### [Work required]
Everything from the line containing "La durée du" through the last line of the records must be returned verbatim, and nothing outside that range.

### [Material for the task]
=======

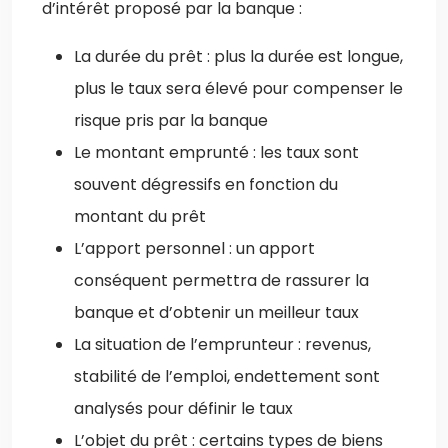
d’intérêt proposé par la banque :
La durée du prêt : plus la durée est longue,
plus le taux sera élevé pour compenser le
risque pris par la banque
Le montant emprunté : les taux sont
souvent dégressifs en fonction du
montant du prêt
L’apport personnel : un apport
conséquent permettra de rassurer la
banque et d’obtenir un meilleur taux
La situation de l’emprunteur : revenus,
stabilité de l’emploi, endettement sont
analysés pour définir le taux
L’objet du prêt : certains types de biens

=======

### [Written reply]
La durée du prêt : plus la durée est longue,
plus le taux sera élevé pour compenser le
risque pris par la banque
Le montant emprunté : les taux sont
souvent dégressifs en fonction du
montant du prêt
L’apport personnel : un apport
conséquent permettra de rassurer la
banque et d’obtenir un meilleur taux
La situation de l’emprunteur : revenus,
stabilité de l’emploi, endettement sont
analysés pour définir le taux
L’objet du prêt : certains types de biens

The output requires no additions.